In Van Zile v. Norub Mfg. Co., supra, it was held that the term “unfair competition” covered the sale of an imitation article at cut rate prices, where the articles so resembled each other, and were to be used for the same purpose, that customers buying at retail would fail to notice that they were obtaining the defendant’s product, and where the defendant would thereby be able to obtain unjust enrichment by what was in effect unfair competition.

In Aunt Jemima Mills Co. v. Rigney, 247 Fed. 407, 159 C. C. A. 461, L. R. A. 1918C, 1039, it was held that the words “Aunt Jemima,” when used with respect to pancake flour, or associated in the mind of the public with a particular product, could not be taken by another manufacturer as a brand for maple syrup, because of the certainty that the public would consider the name in its association with the well known article, and thus even though no injury was inflicted by competition, and even though the sale of the pancake flour might be enhanced by the preparation and sale of a syrup, the court held that the defendants could not take undue advantage and unjustly enrich themselves at the expense of the plaintiff.

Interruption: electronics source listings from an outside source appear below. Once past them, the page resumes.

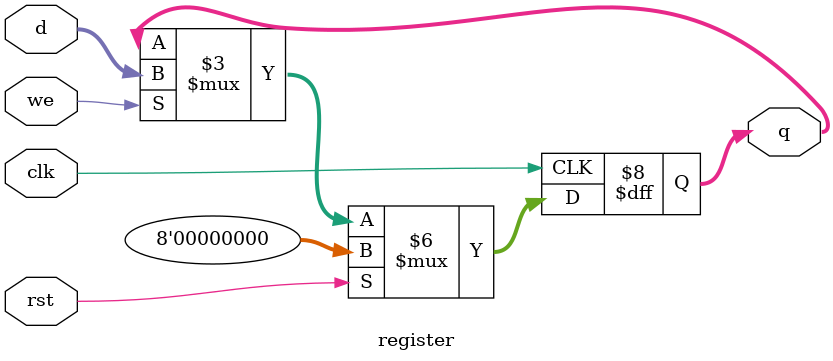
<source format=v>
module register #(
	parameter WIDTH = 8
)(
	input clk,
	input rst,

	input we,
	input [WIDTH-1:0] d,
	output reg [WIDTH-1:0] q
);

always @(posedge clk) begin
	if (rst) begin
		q <= 0;
	end else if (we) begin
		q <= d;
	end else begin
		q <= q;
	end
end

endmodule

</source>
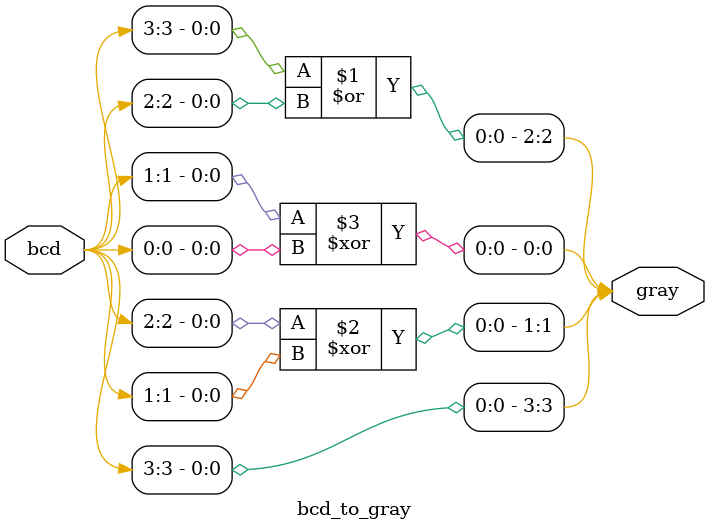
<source format=v>

module bcd_to_gray(
    input [3:0] bcd,
    output reg [3:0] gray
);

assign gray[3] = bcd[3];
assign gray[2] = bcd[3] | bcd[2];
assign gray[1] = bcd[2] ^ bcd[1];
assign gray[0] = bcd[1] ^ bcd[0];

endmodule

</source>
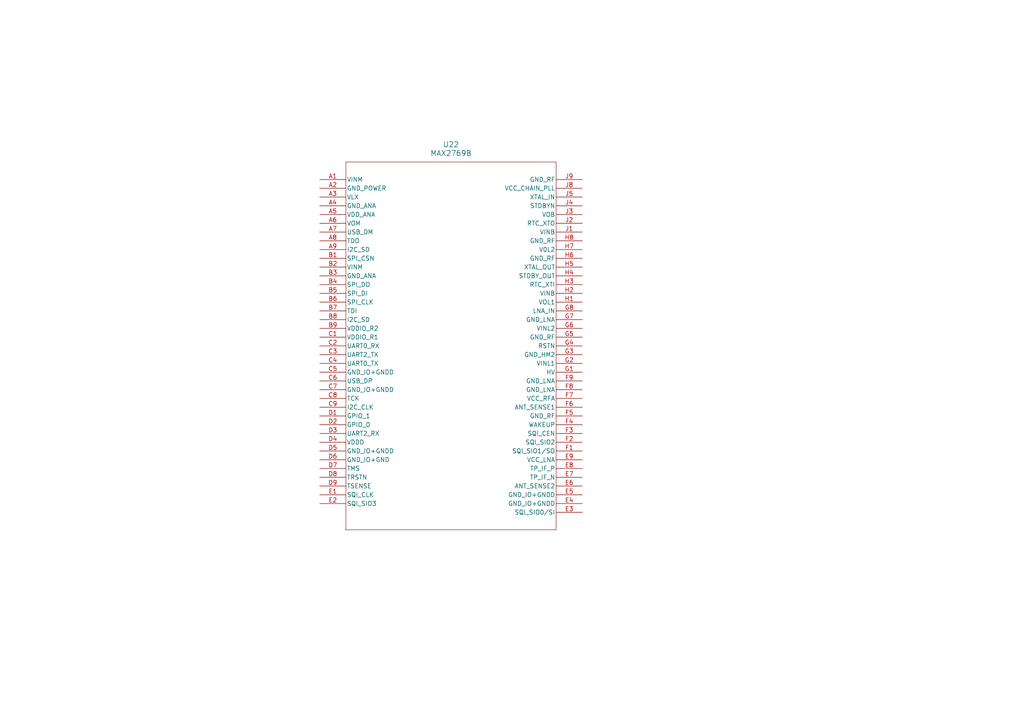
<source format=kicad_sch>
(kicad_sch
	(version 20250114)
	(generator "eeschema")
	(generator_version "9.0")
	(uuid "29df5867-ccc9-4f08-b334-ef735c274b5c")
	(paper "A4")
	
	(symbol
		(lib_id "drone:STA8090WG")
		(at 92.71 52.07 0)
		(unit 1)
		(exclude_from_sim no)
		(in_bom yes)
		(on_board yes)
		(dnp no)
		(fields_autoplaced yes)
		(uuid "8529ecd7-fc96-4e23-a6a9-7de8ea1c2a9d")
		(property "Reference" "U22"
			(at 130.81 41.91 0)
			(effects
				(font
					(size 1.524 1.524)
				)
			)
		)
		(property "Value" "MAX2769B"
			(at 130.81 44.45 0)
			(effects
				(font
					(size 1.524 1.524)
				)
			)
		)
		(property "Footprint" "drone:BGA_090WG_STM"
			(at 134.112 34.036 0)
			(effects
				(font
					(size 1.27 1.27)
					(italic yes)
				)
				(hide yes)
			)
		)
		(property "Datasheet" "https://www.st.com/resource/en/datasheet/sta8090wg.pdf"
			(at 132.08 36.322 0)
			(effects
				(font
					(size 1.27 1.27)
					(italic yes)
				)
				(hide yes)
			)
		)
		(property "Description" "RF RCVR BEIDOU/GALILEO 99TFBGA"
			(at 92.71 52.07 0)
			(effects
				(font
					(size 1.27 1.27)
				)
				(hide yes)
			)
		)
		(property "Digikey Link" "https://www.digikey.ca/en/products/detail/stmicroelectronics/STA8090FGB/8257675"
			(at 92.71 52.07 0)
			(effects
				(font
					(size 1.27 1.27)
				)
				(hide yes)
			)
		)
		(property "Digikey Part#" "497-STA8090FGB-ND"
			(at 92.71 52.07 0)
			(effects
				(font
					(size 1.27 1.27)
				)
				(hide yes)
			)
		)
		(property "Manufacturer Part#" "STA8090FGB"
			(at 92.71 52.07 0)
			(effects
				(font
					(size 1.27 1.27)
				)
				(hide yes)
			)
		)
		(property "Detailed Description" "- RF Receiver BeiDou, Galileo, Glonass, GPS -162dBm 12Mbps PCB, Surface Mount 99-TFBGA (5x6)"
			(at 92.71 52.07 0)
			(effects
				(font
					(size 1.27 1.27)
				)
				(hide yes)
			)
		)
		(pin "C9"
			(uuid "54244b8b-e82b-4111-8336-13905e338ea7")
		)
		(pin "A7"
			(uuid "4d481e87-7a29-43d6-b198-4ba1e0b1f5fd")
		)
		(pin "B2"
			(uuid "15b665e0-eb16-4d80-a5d0-aabcc96cb178")
		)
		(pin "A6"
			(uuid "5af8658a-7f84-418c-ba7d-13497edef385")
		)
		(pin "B1"
			(uuid "eca87467-8e6e-4a4d-ab78-0737f64f89cf")
		)
		(pin "C1"
			(uuid "d3eed0dd-336b-4ed9-8882-a24edd4725c6")
		)
		(pin "B4"
			(uuid "259d28e8-1429-4f32-86d3-a07974d5cdc8")
		)
		(pin "A2"
			(uuid "e90f8faf-e6b7-4fdf-a98d-9d1337394885")
		)
		(pin "B3"
			(uuid "67781d3a-47ef-4c2e-b425-76a56512a01c")
		)
		(pin "B5"
			(uuid "5ec13a94-c7f5-4077-8229-d84e1cb28d0d")
		)
		(pin "B6"
			(uuid "21a74fac-228b-4f44-bdbe-afb7c8e39e8a")
		)
		(pin "C3"
			(uuid "5dfc031c-fded-46ca-8c37-547086db977c")
		)
		(pin "A5"
			(uuid "5a8e24a3-ee03-4f98-9eef-55fcb1dcc81c")
		)
		(pin "C5"
			(uuid "dee6499b-0fb3-4b32-a02c-20d0b0d06e16")
		)
		(pin "C8"
			(uuid "79c51667-0867-4d5d-b078-ed0ad786892e")
		)
		(pin "A3"
			(uuid "e512dccd-f7b3-44ff-9dff-ca22afef3b76")
		)
		(pin "B9"
			(uuid "c2177014-62ba-43a7-bd60-7ac7896e9a33")
		)
		(pin "A9"
			(uuid "26cac274-73f6-4110-8b90-97c1d3226a46")
		)
		(pin "C2"
			(uuid "4ba5501c-9dae-4c44-b199-07210eb9c01c")
		)
		(pin "A1"
			(uuid "b91a3150-3d3d-4620-b68b-abce50d56ffe")
		)
		(pin "A8"
			(uuid "b19982eb-690e-4ff3-92df-d0295df9c7fe")
		)
		(pin "B7"
			(uuid "fcd1d3fe-56f7-4a09-b2b0-5ecee2e76e4f")
		)
		(pin "A4"
			(uuid "fd92556c-6c71-4313-83e8-7abfa2214a28")
		)
		(pin "B8"
			(uuid "c6dd2d52-06ce-4401-8581-9f180b393624")
		)
		(pin "C4"
			(uuid "db77a5e2-2c8d-47df-aff9-1b61144a4c5a")
		)
		(pin "C6"
			(uuid "42b85026-5966-4ce0-9617-205fe954371f")
		)
		(pin "C7"
			(uuid "3e219f38-1752-4da8-bcae-db97363e1644")
		)
		(pin "J8"
			(uuid "bce6c2f7-5a57-4754-b944-ce5a4e4a0b39")
		)
		(pin "D3"
			(uuid "5540732f-2af8-4815-92c9-fc421c5a71f2")
		)
		(pin "D7"
			(uuid "9d31494e-3e91-4c61-ab2b-fca4168606c3")
		)
		(pin "H5"
			(uuid "99a1e4c6-a0d4-4c7e-8b72-04649584e852")
		)
		(pin "D1"
			(uuid "89af9ae9-67ee-4c47-b284-1cc02f38bb6a")
		)
		(pin "D4"
			(uuid "4a6d0cfd-a720-4ef3-8231-42ea274d3e60")
		)
		(pin "D6"
			(uuid "e3da511c-9374-4e09-b806-bc857e74300a")
		)
		(pin "D2"
			(uuid "fcc287a1-0da3-4ab7-814e-919bc42a3328")
		)
		(pin "D5"
			(uuid "6cb66305-a63c-4b7f-a82b-32e6d28b059b")
		)
		(pin "D8"
			(uuid "a44cc343-8ced-4f94-8e08-83694f30f3db")
		)
		(pin "D9"
			(uuid "641ad563-5dfa-49b6-b6cc-d3324bc232f2")
		)
		(pin "E1"
			(uuid "25f88d18-7721-4af4-85cd-66174225a091")
		)
		(pin "E2"
			(uuid "9451cbc5-e71a-4681-a584-c3de3934807a")
		)
		(pin "J9"
			(uuid "8cf8c4df-5832-4d06-9f5b-99795f528e11")
		)
		(pin "J4"
			(uuid "e3bc42b6-ce18-435f-8d72-5fed2972da8b")
		)
		(pin "J5"
			(uuid "57e8e9ce-4370-4c9d-903b-c30426622a50")
		)
		(pin "J3"
			(uuid "861d82d7-40e6-48b2-97a9-237a3564cfd9")
		)
		(pin "J2"
			(uuid "eed3a4bc-79f2-4a6c-bdfc-63296916e305")
		)
		(pin "J1"
			(uuid "b999f0f1-3de4-45df-9c22-2019f0496a61")
		)
		(pin "H8"
			(uuid "ee5324d1-8203-43e6-ac63-d4e5bb6f2dda")
		)
		(pin "H7"
			(uuid "8438b5ea-d4ff-4092-8ae3-5c79b4fdbf08")
		)
		(pin "H6"
			(uuid "a7e64e40-1b14-4017-ad4f-3862fa032c50")
		)
		(pin "H4"
			(uuid "198bbc37-414f-4f40-99e3-1b865146be68")
		)
		(pin "H3"
			(uuid "065831ae-4b13-495c-86d0-daa452c7d1e2")
		)
		(pin "F3"
			(uuid "85514568-f624-4e41-8145-ee20047cad63")
		)
		(pin "G8"
			(uuid "c2b76246-9d88-4121-bca0-bd237964b409")
		)
		(pin "E7"
			(uuid "9bc1932c-93b8-413b-87bf-7bc59d0256a7")
		)
		(pin "F8"
			(uuid "e6a57456-1841-4e1a-b0a9-231a0f2bc93f")
		)
		(pin "F2"
			(uuid "dd382a93-45f3-4522-976d-3016503ee92a")
		)
		(pin "E9"
			(uuid "efb3105f-4de1-4356-a58c-dfa2eebe654a")
		)
		(pin "E4"
			(uuid "67347e4e-2797-43cc-851d-75f1d2bc34bc")
		)
		(pin "G4"
			(uuid "f7fa41a5-1214-405e-bb6a-0c2d5b693c02")
		)
		(pin "G3"
			(uuid "d7e1fcf6-e506-48a7-9b33-656ff8ffe186")
		)
		(pin "F6"
			(uuid "ea02b314-0267-4251-8d29-dc91acc4b699")
		)
		(pin "G5"
			(uuid "853a6193-c533-44f1-af0f-221a4ad0d169")
		)
		(pin "F5"
			(uuid "7191eebe-4743-4a28-bac8-fba0a777b90f")
		)
		(pin "G2"
			(uuid "ab0b203d-e30d-4a97-b8a4-5a905cac6b05")
		)
		(pin "G1"
			(uuid "81dc4341-547d-41f0-bea6-97b81dd53a3a")
		)
		(pin "F4"
			(uuid "8855fa19-81ac-478c-89ec-9e6976f884d6")
		)
		(pin "F7"
			(uuid "3b7844f9-36d8-46c7-a24e-ecab189b6504")
		)
		(pin "H2"
			(uuid "0bc5307e-52c0-4b27-84f7-0aab815689a7")
		)
		(pin "G7"
			(uuid "6aecf3b9-46e7-4d6c-9f64-5ee3dad1777a")
		)
		(pin "F9"
			(uuid "27bbc7f1-d616-4f41-8614-70365ddb2f25")
		)
		(pin "E3"
			(uuid "a6ccbc05-6b77-4e4a-a3f1-0cd1aa1a9d9e")
		)
		(pin "F1"
			(uuid "e72f099c-4430-4929-8f1a-5d4f67163f1f")
		)
		(pin "E5"
			(uuid "77c321df-c58b-4738-9ff4-acc03b1b84bf")
		)
		(pin "G6"
			(uuid "b8d4edca-fb3b-4601-bb5b-46a8b8752aa8")
		)
		(pin "H1"
			(uuid "975c3b53-aa0e-4ce0-ac21-fe792c44ae86")
		)
		(pin "E8"
			(uuid "6e7bbbdc-967f-47d2-967e-29368a162f72")
		)
		(pin "E6"
			(uuid "983005e8-3774-4fd3-bdf2-8055de3fc9ca")
		)
		(instances
			(project "Embedded_MCU"
				(path "/9d9672a8-c3a2-48d1-8b6c-8aa7416972f1/e68ff878-2eaf-498e-aa99-c7985f9a47fc"
					(reference "U22")
					(unit 1)
				)
			)
		)
	)
)

</source>
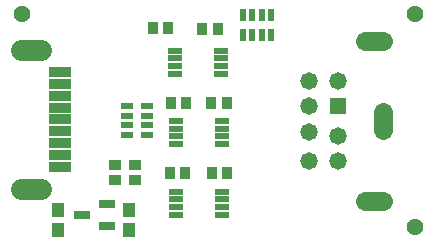
<source format=gbr>
G04 EAGLE Gerber RS-274X export*
G75*
%MOMM*%
%FSLAX34Y34*%
%LPD*%
%INSoldermask Top*%
%IPPOS*%
%AMOC8*
5,1,8,0,0,1.08239X$1,22.5*%
G01*
%ADD10C,1.280159*%
%ADD11C,1.432559*%
%ADD12C,1.803400*%
%ADD13R,1.927000X0.827000*%
%ADD14R,1.477000X1.477000*%
%ADD15C,1.477000*%
%ADD16C,1.627000*%
%ADD17R,1.127000X1.227000*%
%ADD18R,1.377000X0.777000*%
%ADD19R,1.227000X0.577000*%
%ADD20R,1.027000X0.577000*%
%ADD21R,0.577000X1.027000*%
%ADD22R,0.827000X1.027000*%
%ADD23R,1.027000X0.827000*%


D10*
X19050Y194310D03*
X351790Y194310D03*
X351790Y13970D03*
D11*
X19050Y194310D03*
X351790Y194310D03*
X351790Y13970D03*
X19050Y194310D03*
X351790Y194310D03*
X351790Y13970D03*
D12*
X34682Y163656D02*
X17918Y163656D01*
X17918Y46656D02*
X34682Y46656D01*
D13*
X50800Y105156D03*
X50800Y95156D03*
X50800Y85156D03*
X50800Y115156D03*
X50800Y125156D03*
X50800Y135156D03*
X50800Y75156D03*
X50800Y145156D03*
X50800Y65156D03*
D14*
X286512Y116840D03*
D15*
X286512Y90840D03*
X286512Y69840D03*
X261512Y116840D03*
X286512Y137840D03*
X261512Y69840D03*
X261512Y94840D03*
X261512Y137840D03*
D16*
X309012Y171340D02*
X324012Y171340D01*
X324012Y36340D02*
X309012Y36340D01*
X324512Y96340D02*
X324512Y111340D01*
D17*
X49530Y28566D03*
X49530Y11566D03*
X109220Y28566D03*
X109220Y11566D03*
D18*
X90510Y14630D03*
X90510Y33630D03*
X69510Y24130D03*
D19*
X149156Y44040D03*
X149156Y37540D03*
X149156Y31040D03*
X149156Y24540D03*
X188156Y24540D03*
X188156Y31040D03*
X188156Y37540D03*
X188156Y44040D03*
D20*
X107832Y116140D03*
X107832Y108140D03*
X107832Y100140D03*
X107832Y92140D03*
X124832Y92140D03*
X124832Y100140D03*
X124832Y108140D03*
X124832Y116140D03*
D21*
X205678Y176666D03*
X213678Y176666D03*
X221678Y176666D03*
X229678Y176666D03*
X229678Y193666D03*
X221678Y193666D03*
X213678Y193666D03*
X205678Y193666D03*
D22*
X156868Y59944D03*
X143868Y59944D03*
X179682Y59944D03*
X192682Y59944D03*
D23*
X114046Y66698D03*
X114046Y53698D03*
X97282Y66444D03*
X97282Y53444D03*
D22*
X129390Y182880D03*
X142390Y182880D03*
X184300Y181610D03*
X171300Y181610D03*
D19*
X149410Y103730D03*
X149410Y97230D03*
X149410Y90730D03*
X149410Y84230D03*
X188410Y84230D03*
X188410Y90730D03*
X188410Y97230D03*
X188410Y103730D03*
D22*
X178920Y119380D03*
X191920Y119380D03*
X157630Y119380D03*
X144630Y119380D03*
D19*
X148140Y163420D03*
X148140Y156920D03*
X148140Y150420D03*
X148140Y143920D03*
X187140Y143920D03*
X187140Y150420D03*
X187140Y156920D03*
X187140Y163420D03*
M02*

</source>
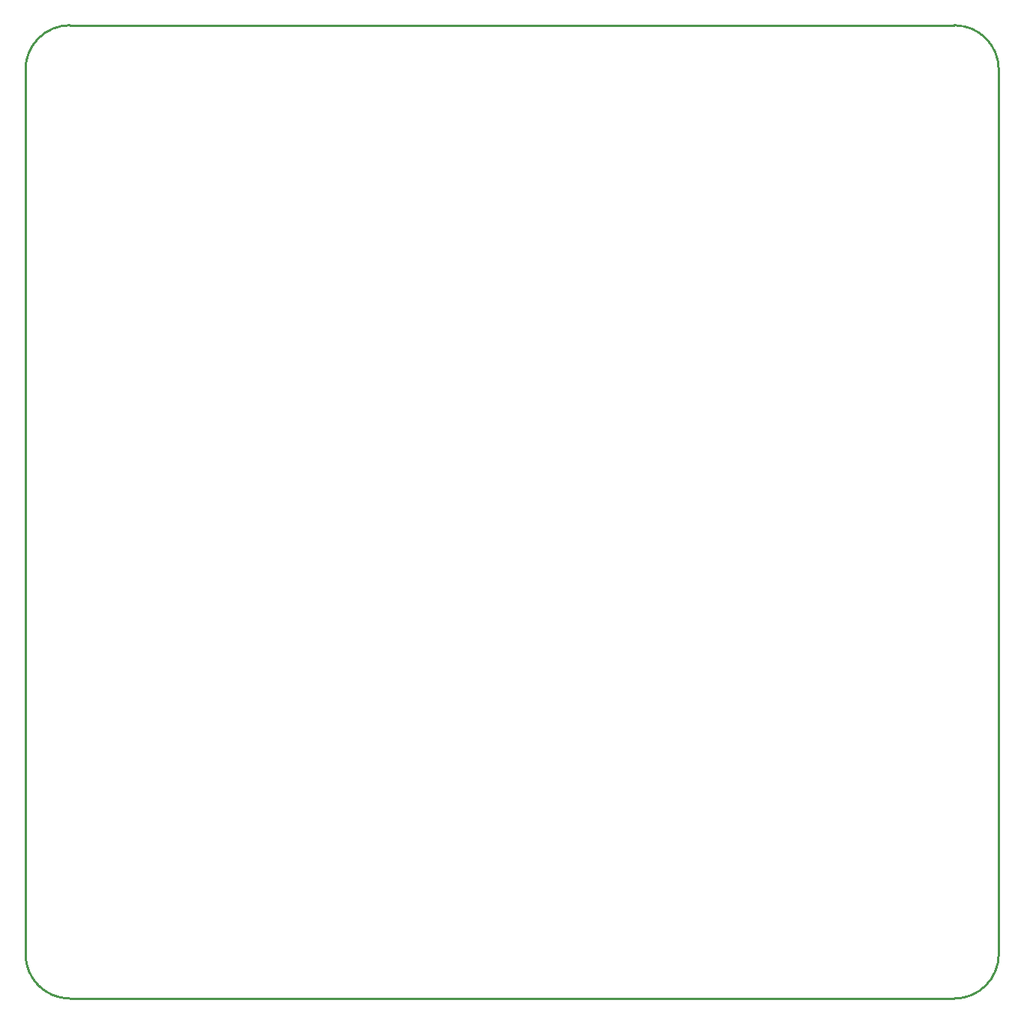
<source format=gko>
G04 Layer_Color=16720538*
%FSLAX25Y25*%
%MOIN*%
G70*
G01*
G75*
%ADD60C,0.01000*%
D60*
X826772Y807087D02*
G03*
X807087Y826772I-19685J0D01*
G01*
Y393701D02*
G03*
X826772Y413386I0J19685D01*
G01*
X393701D02*
G03*
X413386Y393701I19685J0D01*
G01*
Y826772D02*
G03*
X393701Y807087I0J-19685D01*
G01*
X826772Y413386D02*
Y807087D01*
X413386Y393701D02*
X807087D01*
X413386Y826772D02*
X807087D01*
X393701Y413386D02*
Y807087D01*
M02*

</source>
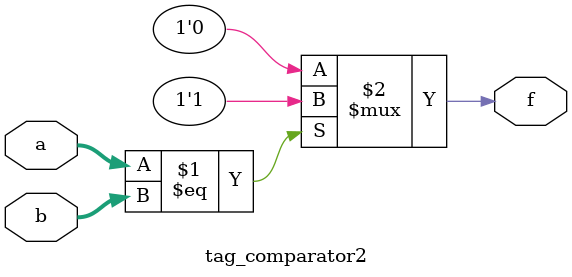
<source format=sv>
module tag_comparator2 #(parameter width = 24)(
    input logic[width-1:0] a,
    input logic[width-1:0] b,
    output logic f
    );

assign f = (a == b) ? 1'b1 : 1'b0;

endmodule

</source>
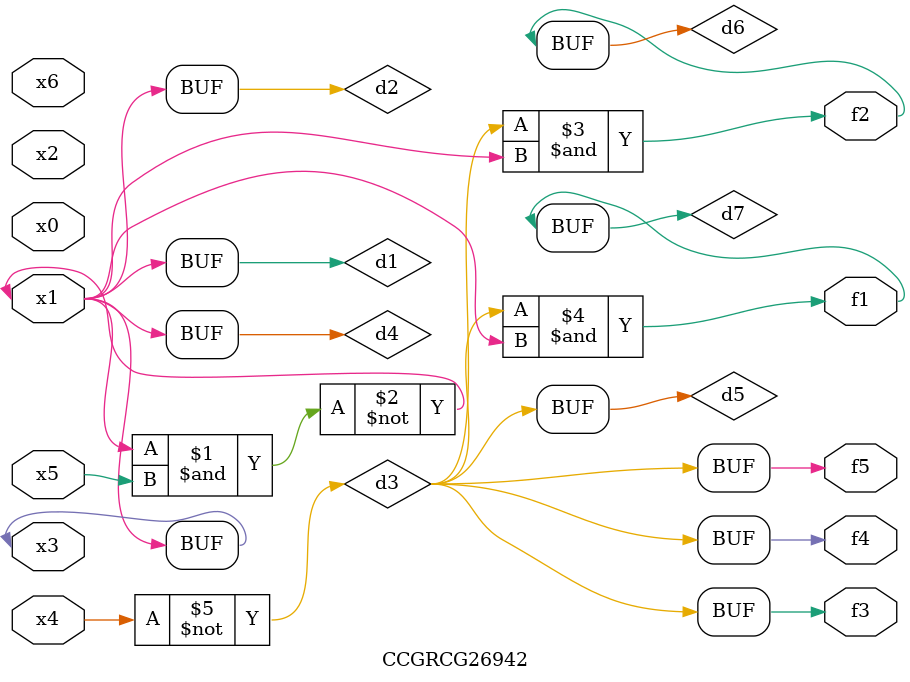
<source format=v>
module CCGRCG26942(
	input x0, x1, x2, x3, x4, x5, x6,
	output f1, f2, f3, f4, f5
);

	wire d1, d2, d3, d4, d5, d6, d7;

	buf (d1, x1, x3);
	nand (d2, x1, x5);
	not (d3, x4);
	buf (d4, d1, d2);
	buf (d5, d3);
	and (d6, d3, d4);
	and (d7, d3, d4);
	assign f1 = d7;
	assign f2 = d6;
	assign f3 = d5;
	assign f4 = d5;
	assign f5 = d5;
endmodule

</source>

The record makes it plain that the defendants are competing unfairly with the plaintiff by trading upon the public’s belief in the “Wear *451Ever” name and the demand created for “Wear-Ever” articles by the plaintiff’s advertising. They are also using a trade-mark which cannot legally exist for use on articles so closely related as the defendants’ wash boilers are to the plaintiff’s line of goods. The plaintiff has used this trade-mark for a sufficient period so that the public has apparently come to recognize it as a label, independent of registration, and in the use made thereof it is not a mere descriptive term.

For all these reasons the plaintiff is entitled to a decree.